Else if (!a.hasValue ()){
a = -(x + y + a);
}Else{Console.Write("Don't give value to all variable");}
This isn't how it works. In programming languages you don't really have equations but rather assignments. You can assign a right-side value to the variable on the left side.
So the only way to obtain y, when having x and z is by running
y = x - z
EDIT: you may want to create something like
myFunction(double? x=null, double? y=null, double? z=null, double? a=null)
And then inside you check which variable is null (so not used), and perform your calculations accordingly.
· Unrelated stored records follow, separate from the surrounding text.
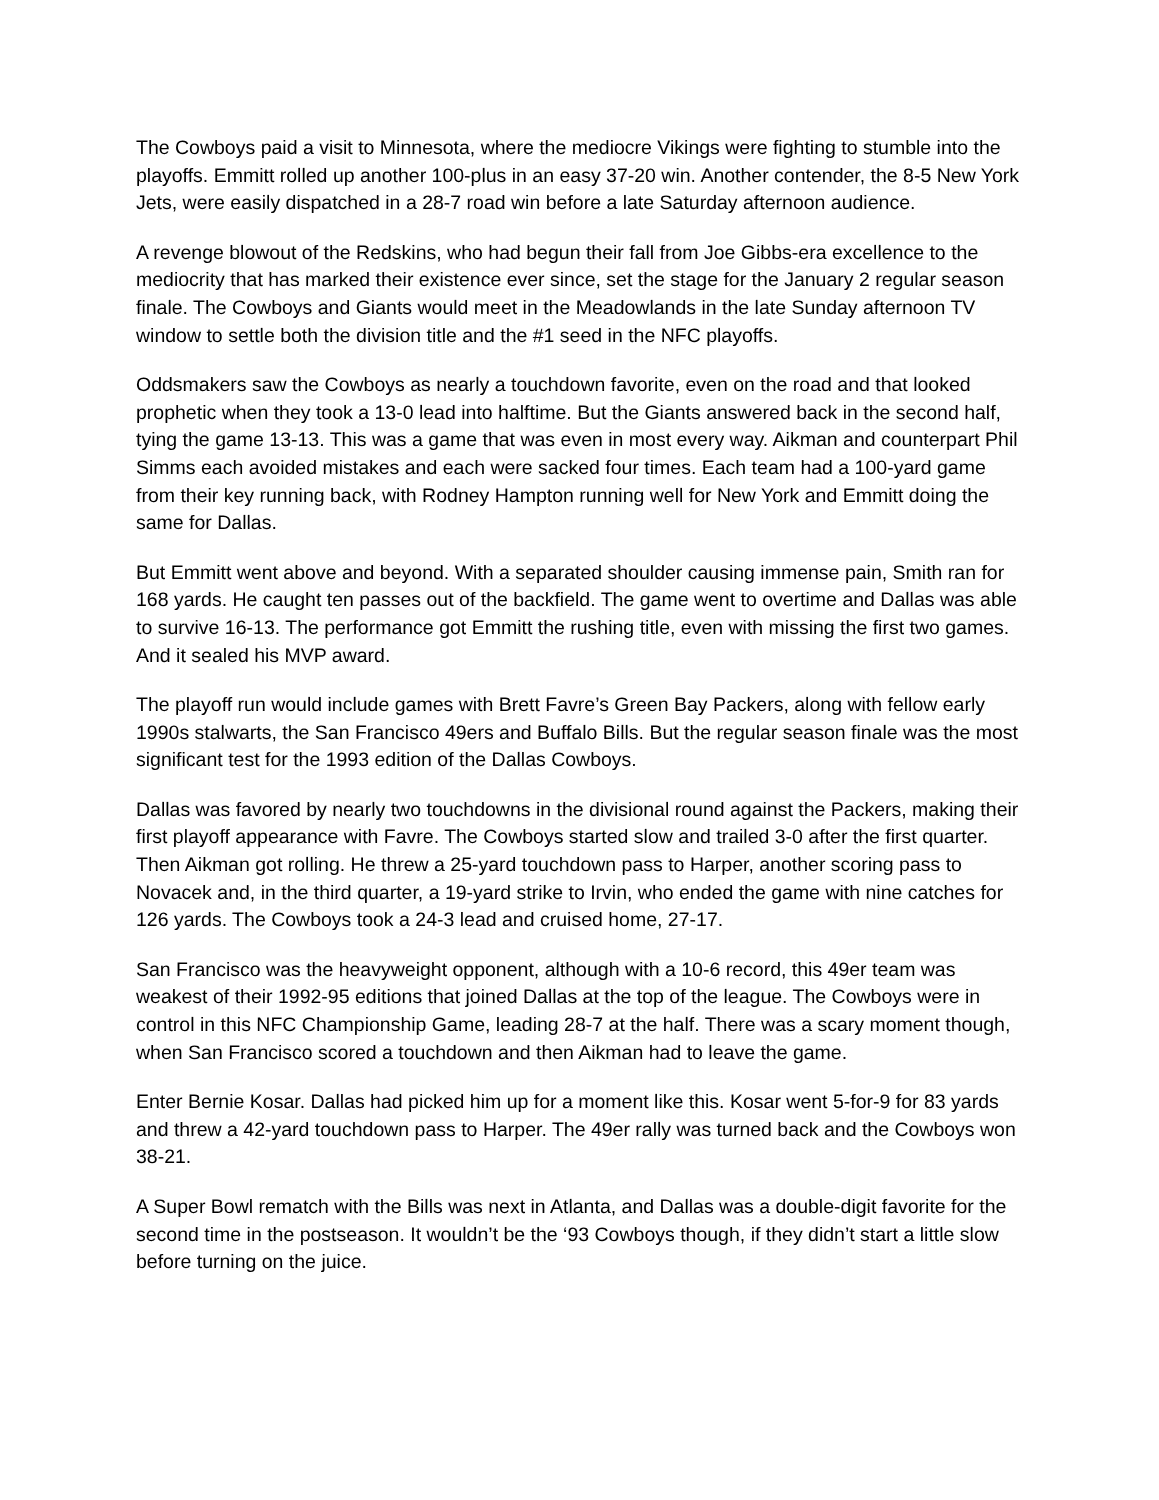The Cowboys paid a visit to Minnesota, where the mediocre Vikings were fighting to stumble into the playoffs. Emmitt rolled up another 100-plus in an easy 37-20 win. Another contender, the 8-5 New York Jets, were easily dispatched in a 28-7 road win before a late Saturday afternoon audience.
A revenge blowout of the Redskins, who had begun their fall from Joe Gibbs-era excellence to the mediocrity that has marked their existence ever since, set the stage for the January 2 regular season finale. The Cowboys and Giants would meet in the Meadowlands in the late Sunday afternoon TV window to settle both the division title and the #1 seed in the NFC playoffs.
Oddsmakers saw the Cowboys as nearly a touchdown favorite, even on the road and that looked prophetic when they took a 13-0 lead into halftime. But the Giants answered back in the second half, tying the game 13-13. This was a game that was even in most every way. Aikman and counterpart Phil Simms each avoided mistakes and each were sacked four times. Each team had a 100-yard game from their key running back, with Rodney Hampton running well for New York and Emmitt doing the same for Dallas.
But Emmitt went above and beyond. With a separated shoulder causing immense pain, Smith ran for 168 yards. He caught ten passes out of the backfield. The game went to overtime and Dallas was able to survive 16-13. The performance got Emmitt the rushing title, even with missing the first two games. And it sealed his MVP award.
The playoff run would include games with Brett Favre’s Green Bay Packers, along with fellow early 1990s stalwarts, the San Francisco 49ers and Buffalo Bills. But the regular season finale was the most significant test for the 1993 edition of the Dallas Cowboys.
Dallas was favored by nearly two touchdowns in the divisional round against the Packers, making their first playoff appearance with Favre. The Cowboys started slow and trailed 3-0 after the first quarter. Then Aikman got rolling. He threw a 25-yard touchdown pass to Harper, another scoring pass to Novacek and, in the third quarter, a 19-yard strike to Irvin, who ended the game with nine catches for 126 yards. The Cowboys took a 24-3 lead and cruised home, 27-17.
San Francisco was the heavyweight opponent, although with a 10-6 record, this 49er team was weakest of their 1992-95 editions that joined Dallas at the top of the league. The Cowboys were in control in this NFC Championship Game, leading 28-7 at the half. There was a scary moment though, when San Francisco scored a touchdown and then Aikman had to leave the game.
Enter Bernie Kosar. Dallas had picked him up for a moment like this. Kosar went 5-for-9 for 83 yards and threw a 42-yard touchdown pass to Harper. The 49er rally was turned back and the Cowboys won 38-21.
A Super Bowl rematch with the Bills was next in Atlanta, and Dallas was a double-digit favorite for the second time in the postseason. It wouldn’t be the ‘93 Cowboys though, if they didn’t start a little slow before turning on the juice.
You would run it like this
var something = myFunction(x: 1, y: 2, a: 3)
If you don't want to write a new line of code and get the result of 'y' when 'x' is diferent to zero within the same equation, try this ...
// equation : x = y + z
var x=3,y=0,z=2;
x = ((x!=0) ? (x-z) : y ) + z;
console.log("Result : "+ x);
// or saving the value in 'y'
x = ((x!=0) ? y = (x-z) : y ) + z;
console.log("Result 2 : "+ x);
Answering the first question:
Y = X - Z
is the only possible solution. There aren't other ways to calculate Y.
This because computers can't solve equations (or better, they can be programmed to solve them, but only using 'Y = X - Z') , they can change the value of a variable. In this case we set the Y value to (X - Z) value.
Answering the second question:
You can solve that equation doing
X = fourth square of (...)
or you can use libraries that do all this work by themselves, like 'computer algebra system' (Also cited by #FrankPuffer)
Definitely: you can solve the equations doing inverse operation, like 'Y = X - Z', or by using libraries that simplify writing code.